FIG. 1 is a sectional view of an alternator showing an embodiment of the present invention,
FIG. 2 is a perspective view showing the rotor of this embodiment, FIG. 3 is a side elevational view showing the stator core of this embodiment, FIG. 4 is a schematic diagram for explaining the stator, and FIG. FIG. 6 is a circuit diagram showing a power supply circuit of a vehicle using the alternator of the present embodiment,
FIG. 7 is a waveform diagram showing an output voltage waveform of the alternator of the present embodiment, and FIG. 8 is a developed plan view for explaining the relationship between a conventional stator and magnetic poles. In the figure, 1 ... alternator (vehicle alternator), 10 ...
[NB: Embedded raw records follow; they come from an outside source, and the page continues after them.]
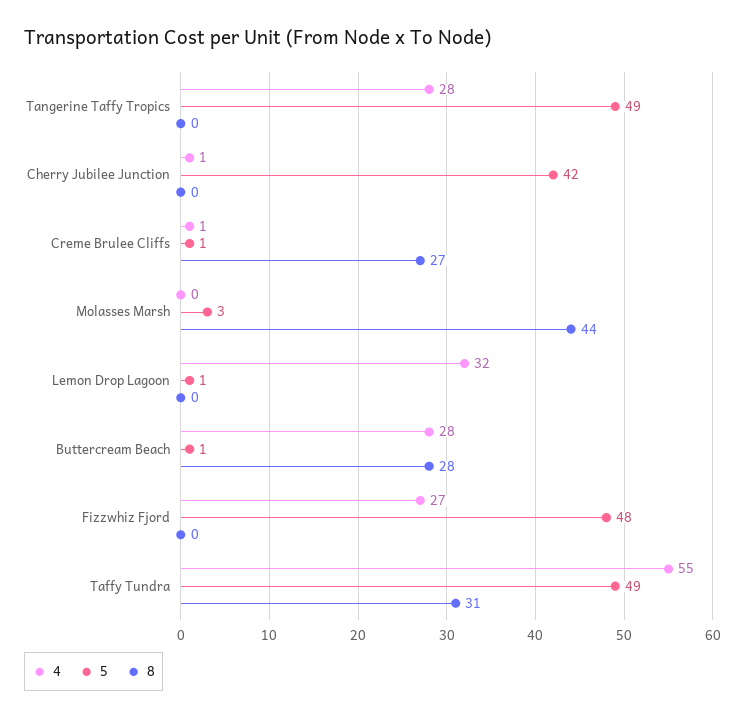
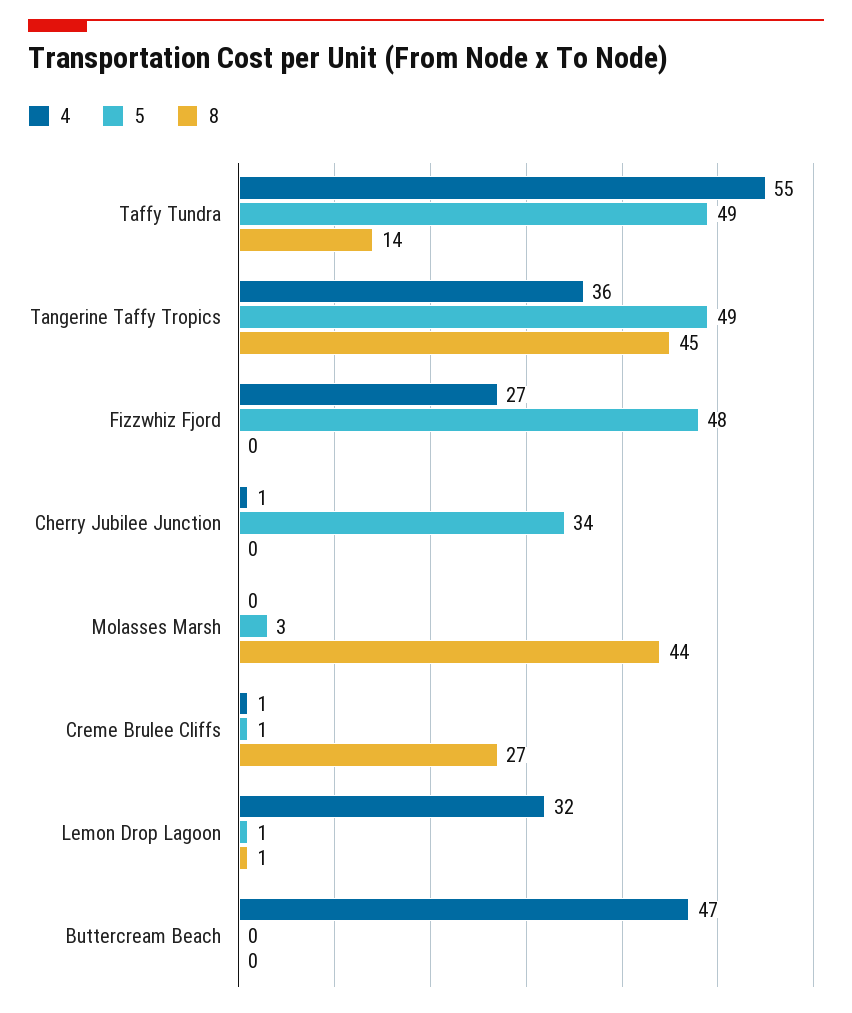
  {
    "4": {
-     "Tangerine Taffy Tropics": 28,
+     "Tangerine Taffy Tropics": 36,
      "Cherry Jubilee Junction": 1,
      "Creme Brulee Cliffs": 1,
      "Molasses Marsh": 0,
      "Lemon Drop Lagoon": 32,
-     "Buttercream Beach": 28,
+     "Buttercream Beach": 47,
      "Fizzwhiz Fjord": 27,
      "Taffy Tundra": 55
    },
    "5": {
      "Tangerine Taffy Tropics": 49,
-     "Cherry Jubilee Junction": 42,
+     "Cherry Jubilee Junction": 34,
      "Creme Brulee Cliffs": 1,
      "Molasses Marsh": 3,
      "Lemon Drop Lagoon": 1,
-     "Buttercream Beach": 1,
+     "Buttercream Beach": 0,
      "Fizzwhiz Fjord": 48,
      "Taffy Tundra": 49
    },
    "8": {
-     "Tangerine Taffy Tropics": 0,
+     "Tangerine Taffy Tropics": 45,
      "Cherry Jubilee Junction": 0,
      "Creme Brulee Cliffs": 27,
      "Molasses Marsh": 44,
-     "Lemon Drop Lagoon": 0,
+     "Lemon Drop Lagoon": 1,
-     "Buttercream Beach": 28,
+     "Buttercream Beach": 0,
      "Fizzwhiz Fjord": 0,
-     "Taffy Tundra": 31
+     "Taffy Tundra": 14
    }
  }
... rotor (rotor), 12a, 13a ... magnetic pole (claw-shaped magnetic pole), 14 ... rotor coil, 20 ... stator (stator), 21, 23, 25 ... slot (multiple grooves), 22 ,twenty four,
26 ... slots (a plurality of grooves), 21a to 26a ... toothed iron cores, 31 to 33 ... main coils (polyphase stator windings).

Claims (6)

(57) [Claims] A plurality of grooves for accommodating a multi-phase stator winding;
A stator formed with a plurality of toothed cores located between the grooves, a rotor formed with a plurality of magnetic poles opposed to the plurality of toothed cores of the stator, and driven to rotate; and the rotor A field winding for supplying a field to the rotor, wherein the magnetic pole of the rotor is such that the single toothed iron core of the stator is adjacent to the rotor in the rotational direction of the rotor. The plurality of toothed cores are arranged so as to be located over the two tapered magnetic poles, and the number of the plurality of toothed cores is 2 per phase per pole with respect to the number of phases of the stator winding and the number of poles of the magnetic pole. Wherein the stator windings include a polyphase first coil group, and a polyphase second coil group arranged at staggered electrical angles so that the output of each phase coil of the first coil group does not overlap. An alternator for a vehicle, comprising: 2. The method according to claim 1, wherein the first coil group and the second coil group have three phases, and the respective phase coils of both coil groups are wound around the stator core while being shifted from each other by π / 6. The alternator for a vehicle according to claim 1, wherein: 3. A plurality of grooves in the axial direction are formed in the inner periphery of the cylinder. A plurality of grooves are provided with a plurality of stator windings, and a plurality of toothed cores are formed between the plurality of grooves. And a rotor having a field winding, rotatably disposed inside the stator, and having a plurality of magnetic poles provided on an outer periphery thereof opposed to the plurality of tooth-shaped cores. In the vehicle alternator, the magnetic poles of the rotor are arranged such that a single toothed core of the stator is positioned over two tapered magnetic poles adjacent to each other in a rotation direction of the rotor. The number of the plurality of toothed iron cores is set to 2 per phase per pole with respect to the number of phases of the stator winding and the number of poles of the magnetic pole. First coil group and three-phase second coil group
A coil group, and each phase coil of the second coil group is wound around the stator core at an electrical angle of π / 6 radian with respect to each phase coil of the first coil group. Vehicle alternator. 4. The automotive alternator according to claim 1, wherein said first coil group and said second coil group are star-connected. 5. The alternator for a vehicle according to claim 4, wherein the neutral points obtained by the star-shaped connection between the first coil group and the second coil group are not connected to each other. 6. A rectifier comprising: a first rectifier for rectifying a polyphase AC output from the first coil group; and a second rectifier for rectifying a polyphase AC output from the second coil group. The alternator for a vehicle according to any one of claims 1 to 5, wherein the outputs are connected in parallel.